** Opening Task material block **
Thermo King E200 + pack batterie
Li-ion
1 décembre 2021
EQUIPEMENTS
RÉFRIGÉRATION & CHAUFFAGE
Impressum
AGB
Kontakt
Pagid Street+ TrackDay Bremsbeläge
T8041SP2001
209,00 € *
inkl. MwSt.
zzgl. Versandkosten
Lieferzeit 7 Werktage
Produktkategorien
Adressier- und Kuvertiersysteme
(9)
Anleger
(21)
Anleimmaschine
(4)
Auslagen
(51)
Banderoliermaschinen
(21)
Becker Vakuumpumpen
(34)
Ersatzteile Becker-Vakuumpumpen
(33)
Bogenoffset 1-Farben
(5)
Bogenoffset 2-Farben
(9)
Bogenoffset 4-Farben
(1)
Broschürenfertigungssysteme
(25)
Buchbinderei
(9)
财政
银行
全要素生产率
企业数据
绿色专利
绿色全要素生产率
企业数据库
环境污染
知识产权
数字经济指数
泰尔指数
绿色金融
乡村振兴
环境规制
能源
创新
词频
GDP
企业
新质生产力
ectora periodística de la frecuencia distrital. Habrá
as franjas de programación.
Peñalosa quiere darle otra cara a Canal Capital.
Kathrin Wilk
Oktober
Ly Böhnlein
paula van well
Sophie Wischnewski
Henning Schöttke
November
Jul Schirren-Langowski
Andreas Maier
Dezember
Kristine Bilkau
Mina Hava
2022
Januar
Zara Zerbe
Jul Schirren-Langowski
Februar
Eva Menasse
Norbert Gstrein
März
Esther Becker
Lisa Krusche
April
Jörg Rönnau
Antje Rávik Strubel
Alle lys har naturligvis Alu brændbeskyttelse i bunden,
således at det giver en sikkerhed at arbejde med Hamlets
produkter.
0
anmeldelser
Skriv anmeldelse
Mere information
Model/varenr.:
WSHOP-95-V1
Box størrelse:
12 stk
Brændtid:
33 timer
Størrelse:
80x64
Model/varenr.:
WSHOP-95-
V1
** Closing Task material block **
** Opening Task material block **
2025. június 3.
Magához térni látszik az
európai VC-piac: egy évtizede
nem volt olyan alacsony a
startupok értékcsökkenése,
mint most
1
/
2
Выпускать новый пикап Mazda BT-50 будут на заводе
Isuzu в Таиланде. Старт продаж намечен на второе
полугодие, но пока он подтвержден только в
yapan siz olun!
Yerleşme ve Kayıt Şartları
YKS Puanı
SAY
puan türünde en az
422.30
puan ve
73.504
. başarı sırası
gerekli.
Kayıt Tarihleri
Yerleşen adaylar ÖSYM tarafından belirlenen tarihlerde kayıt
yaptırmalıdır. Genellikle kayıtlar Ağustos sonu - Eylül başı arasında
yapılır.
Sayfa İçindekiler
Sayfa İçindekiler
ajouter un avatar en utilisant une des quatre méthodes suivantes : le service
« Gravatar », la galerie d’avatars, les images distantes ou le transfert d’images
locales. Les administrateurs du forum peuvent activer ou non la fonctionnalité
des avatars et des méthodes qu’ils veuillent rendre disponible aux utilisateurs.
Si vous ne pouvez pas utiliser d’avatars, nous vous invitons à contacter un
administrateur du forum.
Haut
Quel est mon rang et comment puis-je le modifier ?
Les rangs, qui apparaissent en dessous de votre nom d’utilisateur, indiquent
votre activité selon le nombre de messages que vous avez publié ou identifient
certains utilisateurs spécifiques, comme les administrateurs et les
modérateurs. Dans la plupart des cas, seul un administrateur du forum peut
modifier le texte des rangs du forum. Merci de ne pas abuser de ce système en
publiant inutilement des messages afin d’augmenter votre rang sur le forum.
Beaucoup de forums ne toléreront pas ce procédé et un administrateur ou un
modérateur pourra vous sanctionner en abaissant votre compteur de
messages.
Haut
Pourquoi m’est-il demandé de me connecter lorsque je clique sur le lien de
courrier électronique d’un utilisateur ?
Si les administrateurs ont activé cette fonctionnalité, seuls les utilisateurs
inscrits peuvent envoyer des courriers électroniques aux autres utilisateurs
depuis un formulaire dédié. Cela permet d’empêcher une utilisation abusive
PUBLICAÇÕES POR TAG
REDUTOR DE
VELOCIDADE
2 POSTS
** Closing Task material block **
Required action -
Switch "forum" to "site" in the rows from the line with "2025. június 3." up to and including the line with "modérateurs. Dans la". Write out only those lines again, with everything else left as it is.

Finished exercise -
2025. június 3.
Magához térni látszik az
európai VC-piac: egy évtizede
nem volt olyan alacsony a
startupok értékcsökkenése,
mint most
1
/
2
Выпускать новый пикап Mazda BT-50 будут на заводе
Isuzu в Таиланде. Старт продаж намечен на второе
полугодие, но пока он подтвержден только в
yapan siz olun!
Yerleşme ve Kayıt Şartları
YKS Puanı
SAY
puan türünde en az
422.30
puan ve
73.504
. başarı sırası
gerekli.
Kayıt Tarihleri
Yerleşen adaylar ÖSYM tarafından belirlenen tarihlerde kayıt
yaptırmalıdır. Genellikle kayıtlar Ağustos sonu - Eylül başı arasında
yapılır.
Sayfa İçindekiler
Sayfa İçindekiler
ajouter un avatar en utilisant une des quatre méthodes suivantes : le service
« Gravatar », la galerie d’avatars, les images distantes ou le transfert d’images
locales. Les administrateurs du site peuvent activer ou non la fonctionnalité
des avatars et des méthodes qu’ils veuillent rendre disponible aux utilisateurs.
Si vous ne pouvez pas utiliser d’avatars, nous vous invitons à contacter un
administrateur du site.
Haut
Quel est mon rang et comment puis-je le modifier ?
Les rangs, qui apparaissent en dessous de votre nom d’utilisateur, indiquent
votre activité selon le nombre de messages que vous avez publié ou identifient
certains utilisateurs spécifiques, comme les administrateurs et les
modérateurs. Dans la plupart des cas, seul un administrateur du site peut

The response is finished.